Following the Trump announcement, the US Secretary of State Rex Tillerson said that Trump does not seem to want to re-impose the sanctions. Instead, he wants the Republican-controlled Congress to fix what he considers "flaws in the agreement." But that is most unlikely to happen because the Iranian president and others have declared repeatedly that the nuke deal "is not open for correction."
The ball is now in the court of the US Congress, and it has to decide in the subsequent 60 days whether to re-impose sanctions against Iran waived under the nuclear deal. Of course, the Congress has also the option of either doing nothing and mark time.
European Union foreign policy chief Federica Mogherini in Brussels stated that Washington cannot unilaterally cancel the agreement. Mogherini, who chaired the final stages of the landmark talks, said: "We cannot afford as the international community to dismantle a nuclear agreement that is working…. This deal is not a bilateral agreement."
After the Trump announcement, the chief of the International Atomic Energy Agency (IAEA) chief reiterated on October 13 that Iran was under the world's "most robust nuclear verification regime". Even before that the UN watchdog has repeatedly said that Iran has strictly complied with the agreement.
The nuke deal had faced severe test at the beginning of the last month's UN General Assembly session as the European signatories to the deal tried to pursue the Trump administration to keep it in place while the powerful Israeli lobbies opposed it. Apparently, the Israeli lobbies won over the concerted efforts of the Europeans. It does not seem to augur well for the maintenance of global peace and harmony.

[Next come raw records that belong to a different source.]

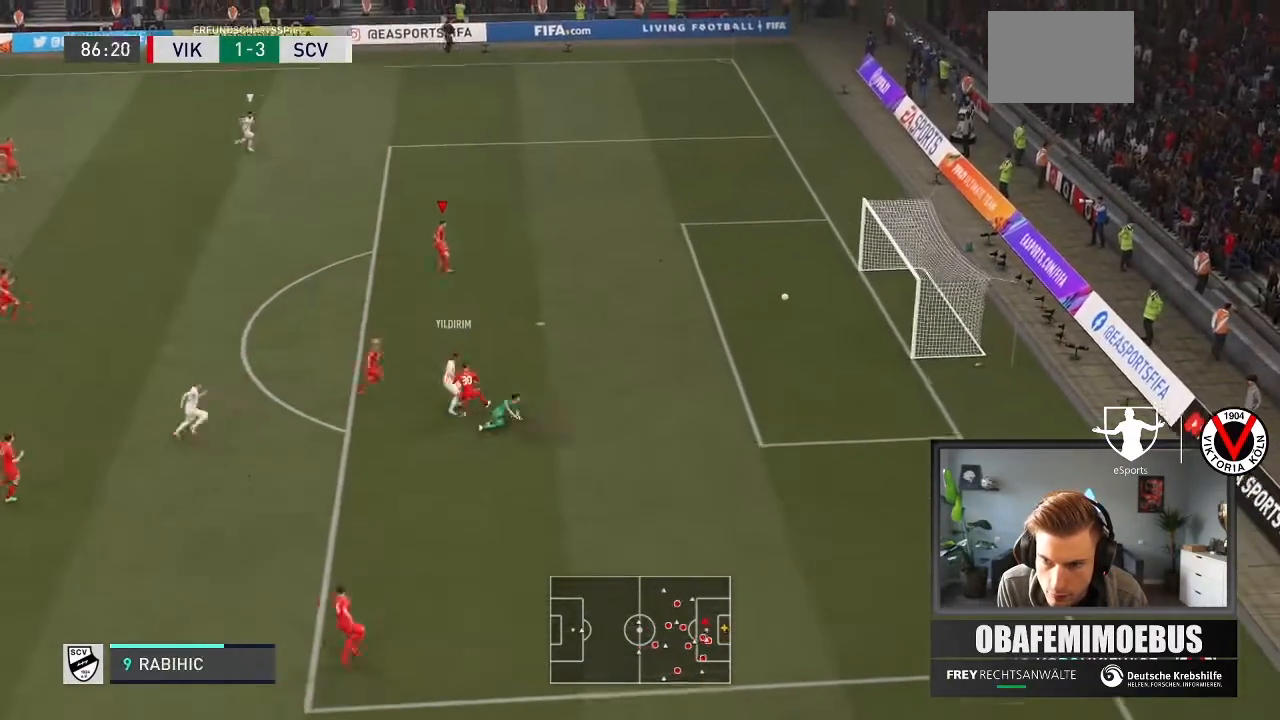
{"buttons": ["R2"], "right_stick": "center", "events": [[300, "Y", "up"], [333, "R2", "up"], [467, "R2", "down"]]}
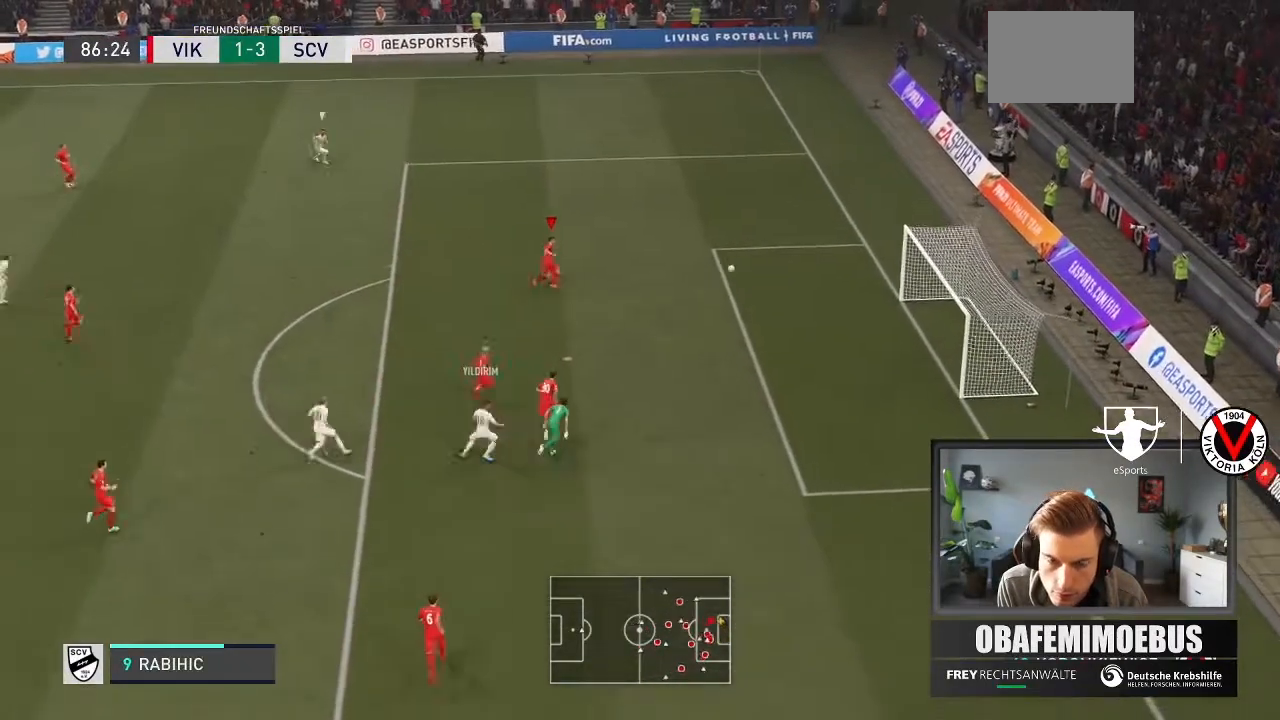
{"buttons": ["R2"], "right_stick": "center", "events": []}
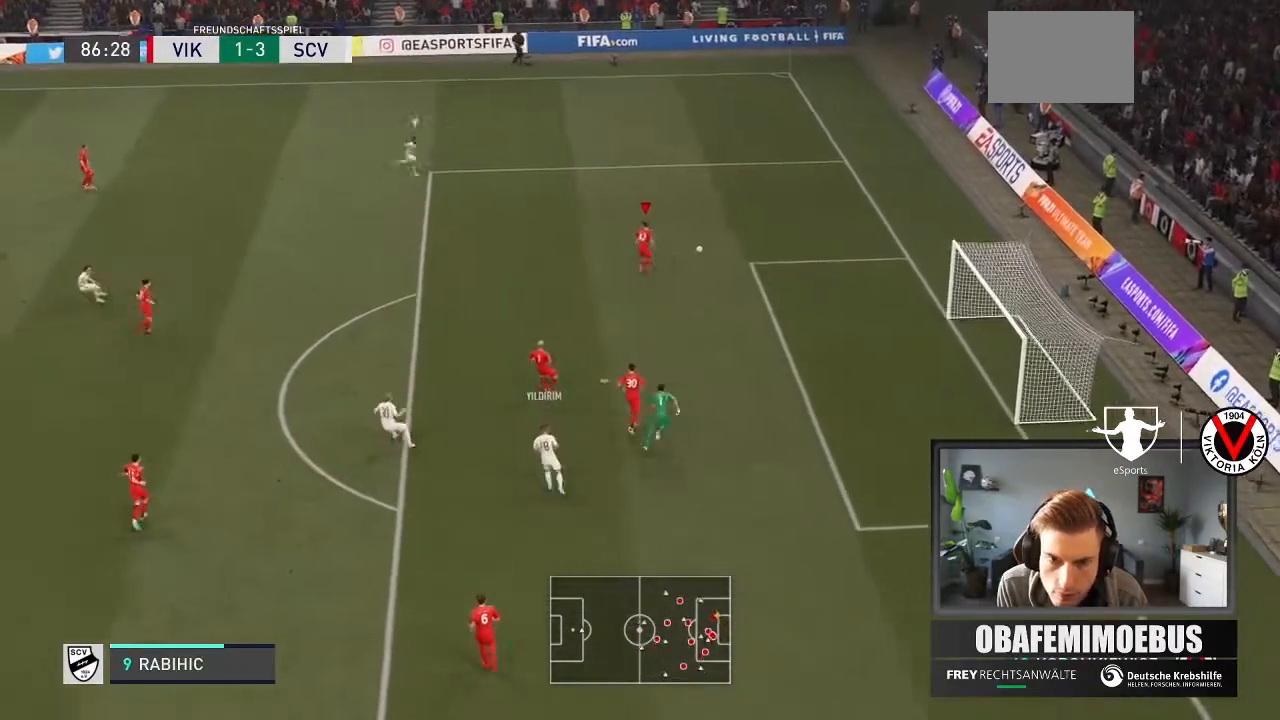
{"buttons": [], "right_stick": "center", "events": [[66, "R2", "up"]]}
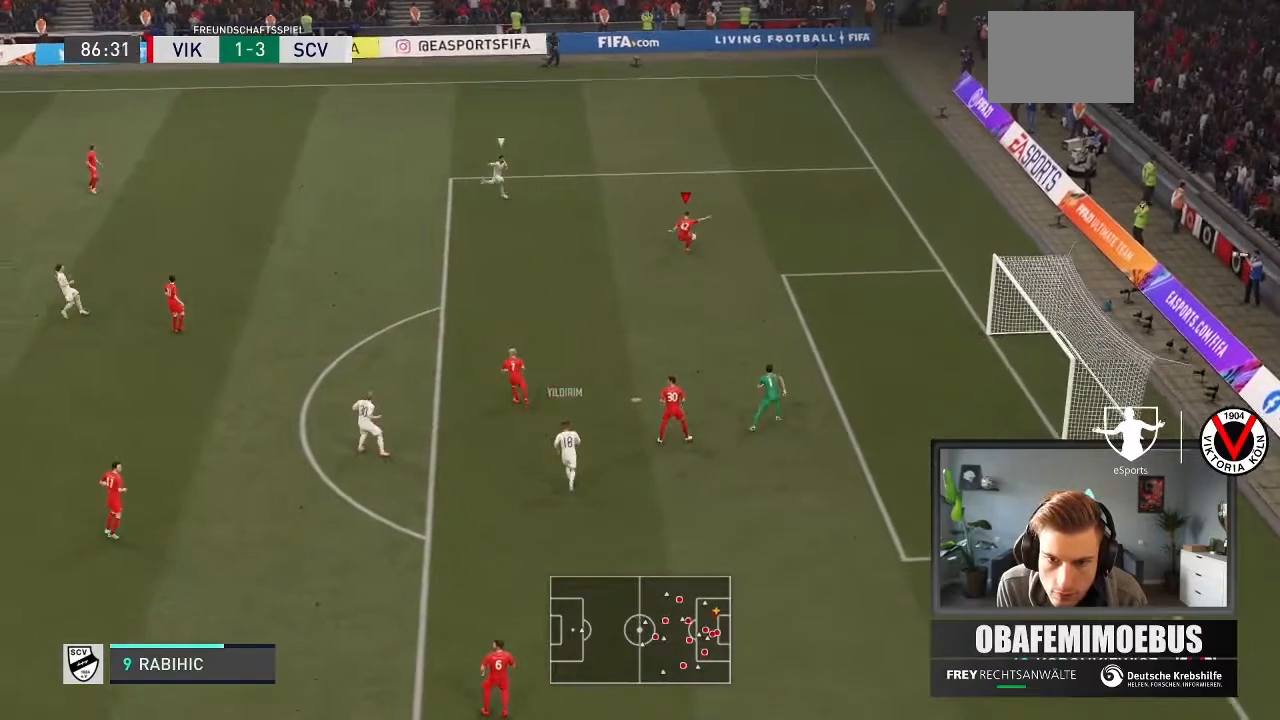
{"buttons": ["R2"], "right_stick": "center", "events": [[67, "R2", "down"]]}
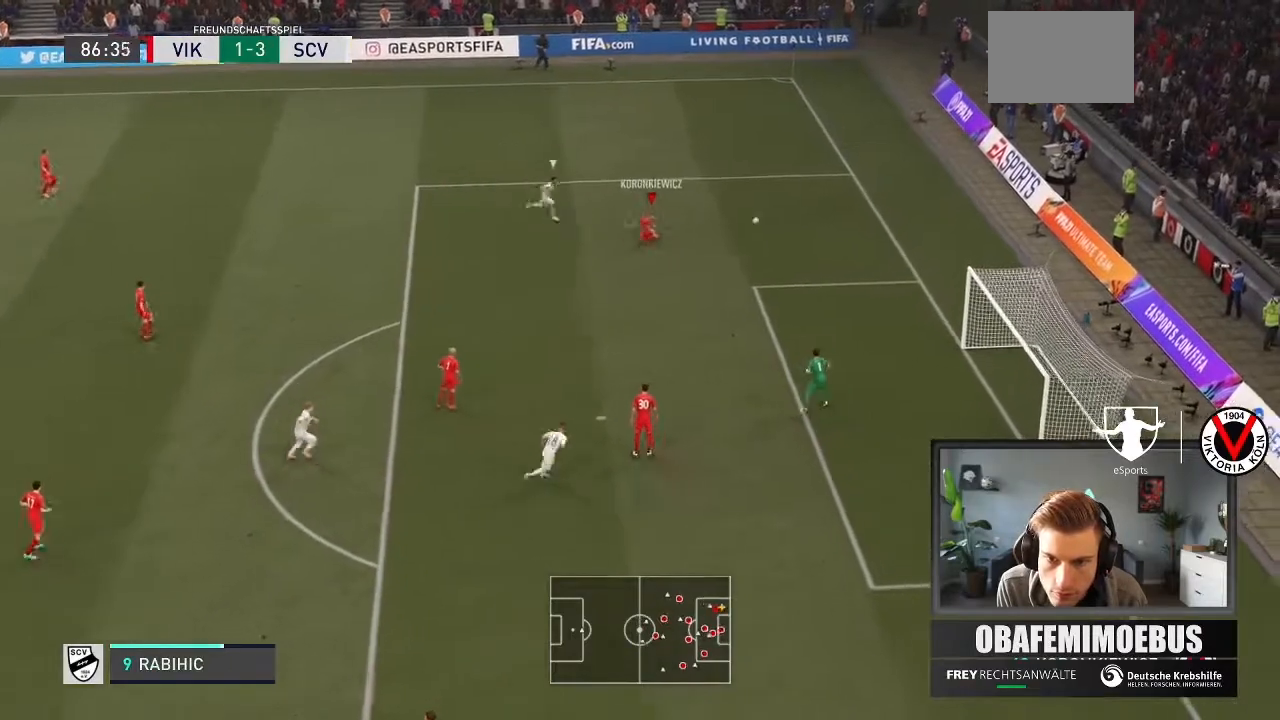
{"buttons": ["R2"], "right_stick": "center", "events": []}
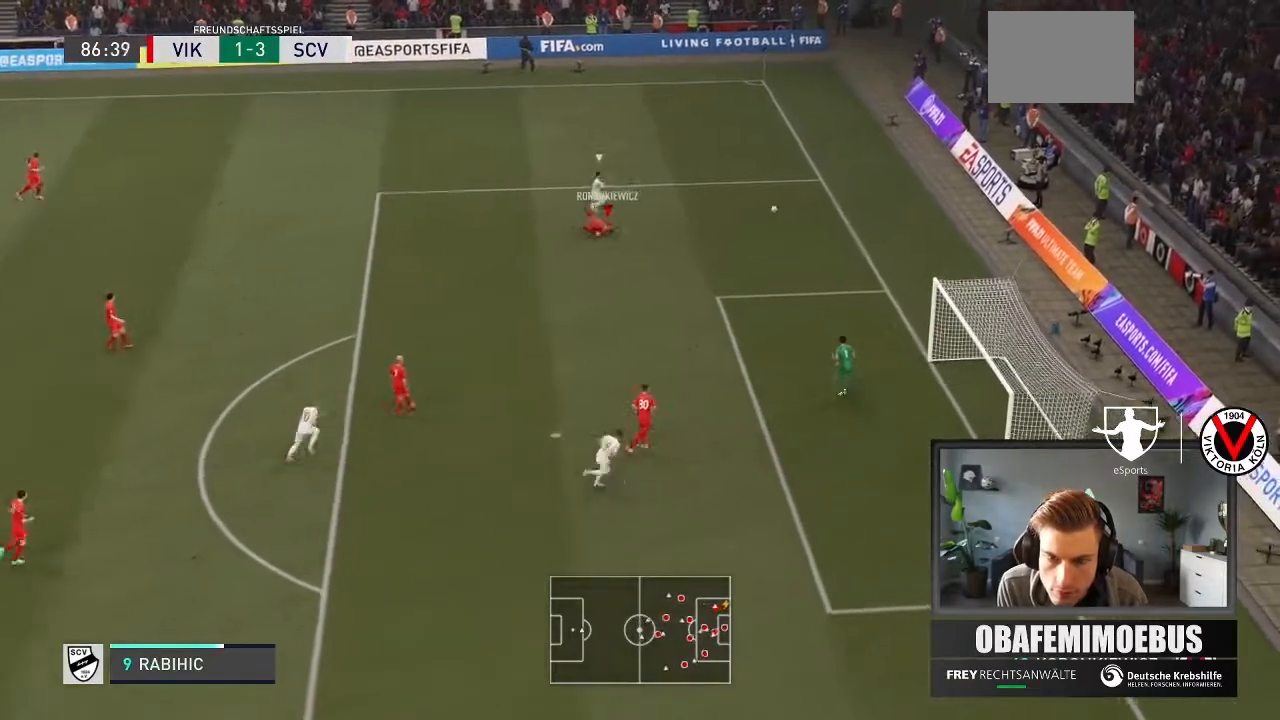
{"buttons": [], "right_stick": "center", "events": [[67, "R2", "up"]]}
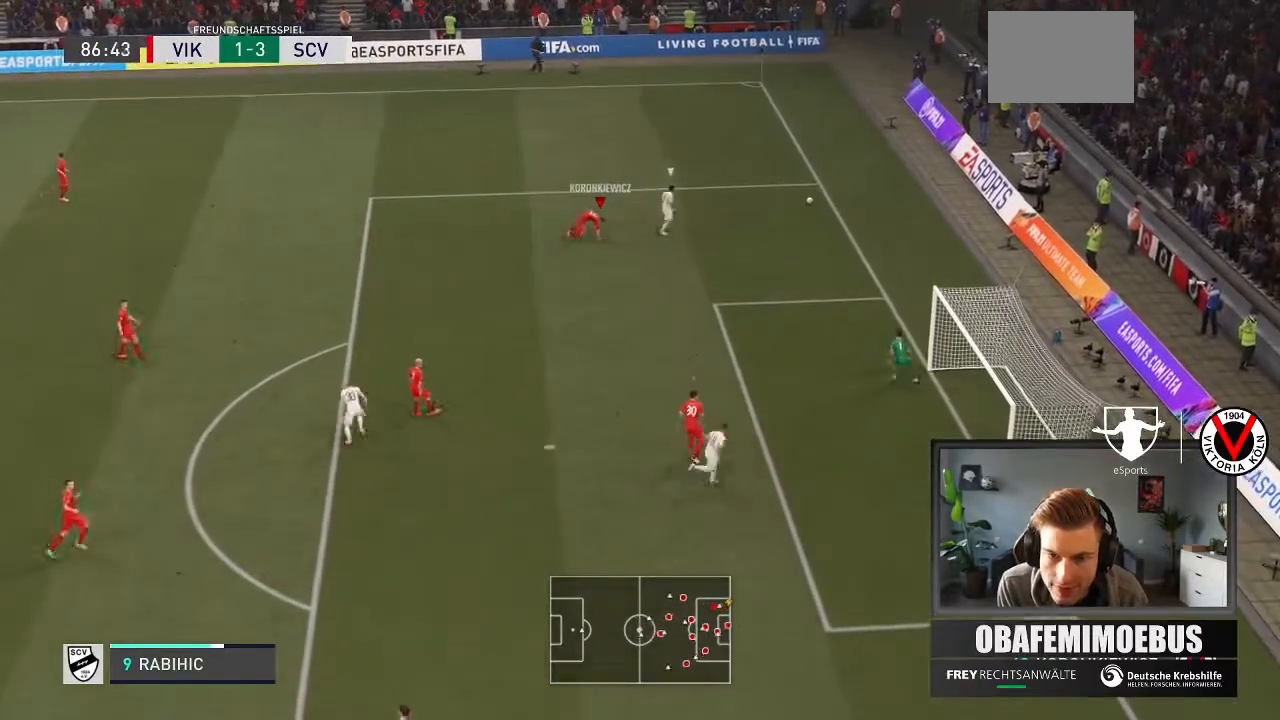
{"buttons": [], "right_stick": "center", "events": []}
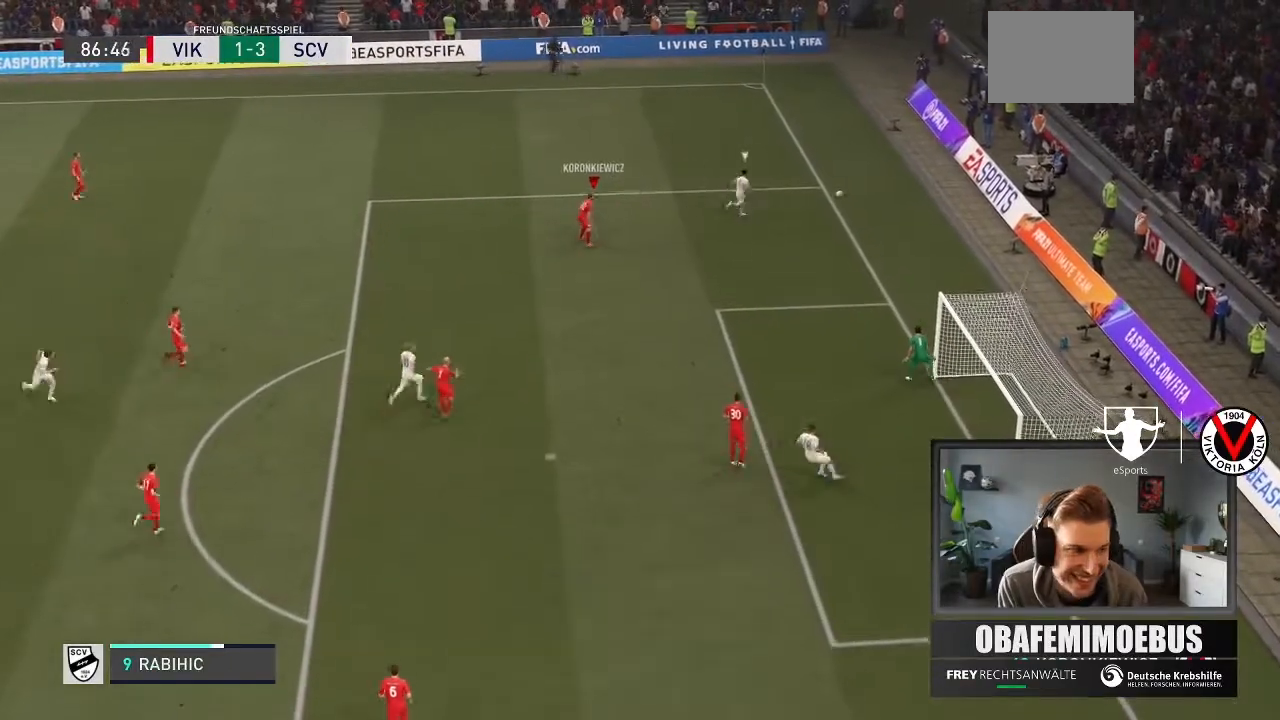
{"buttons": ["A", "R1"], "right_stick": "center", "events": [[367, "L1", "down"], [400, "R1", "down"], [433, "A", "down"], [500, "L1", "up"]]}
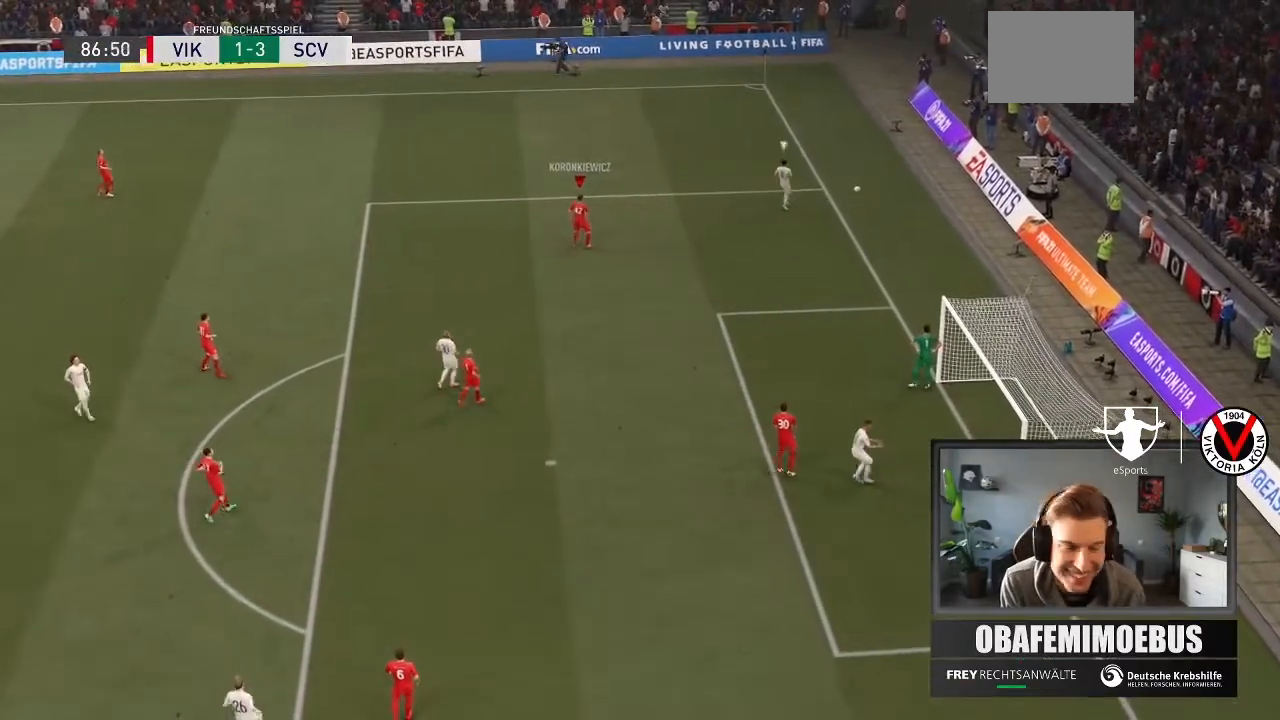
{"buttons": [], "right_stick": "center", "events": [[67, "A", "up"], [67, "R1", "up"]]}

UNFAVOURABLE GLOBAL REACTION: As expected, Washington's European allies rallied round the nuke agreement and leaders of Britain, France and Germany in a statement reaffirmed their commitment to the 2015 deal and warned the US against taking any decision that could harm it such as re-imposing sanctions.
Meanwhile, when the Trump plan for decertifying the nuke deal was made known by the mainstream US media late last month, German Chancellor Angela Merkel, Europe's undeclared leader, took the initiative to urge President Trump not to kill the agreement and said the nuke deal was a remarkable document and should be given a chance to prove its bona fides. However, given the mutuality of their dislike for each other, Merkel's pleadings failed to evoke a responsive chord for harmony.
Reuters news agency quoted a senior French diplomat during the UNGA session in New York as saying that the nuke deal was achieved in large part because it was not linked to all the other grievances the United States may have had against Iran. However, Obama must have been aware of this before agreeing to clinch the historic deal.
The French news agency AFP reported from Tehran that President Hasan Rouhani on October 11 lashed out at his US counterpart saying that he was opposing "the whole world" by trying to abandon a landmark agreement.
He said at a cabinet meeting which was shown live on state television: "If the US wants take a hostile position regarding an international agreement which is approved by the UN Security Council …. they will oppose not just Iran but the whole world…. It will be absolutely clear which is the lawless government."
The AFP report pointed out that other parties to the deal - Britain, France, Germany, China, Russia and the European Union - have all voiced staunch support for the agreement, saying Iran has stuck to its commitments to curb its nuclear programme. Separately in a report, the IAEA has also cleared Iran of its compliance of the agreement.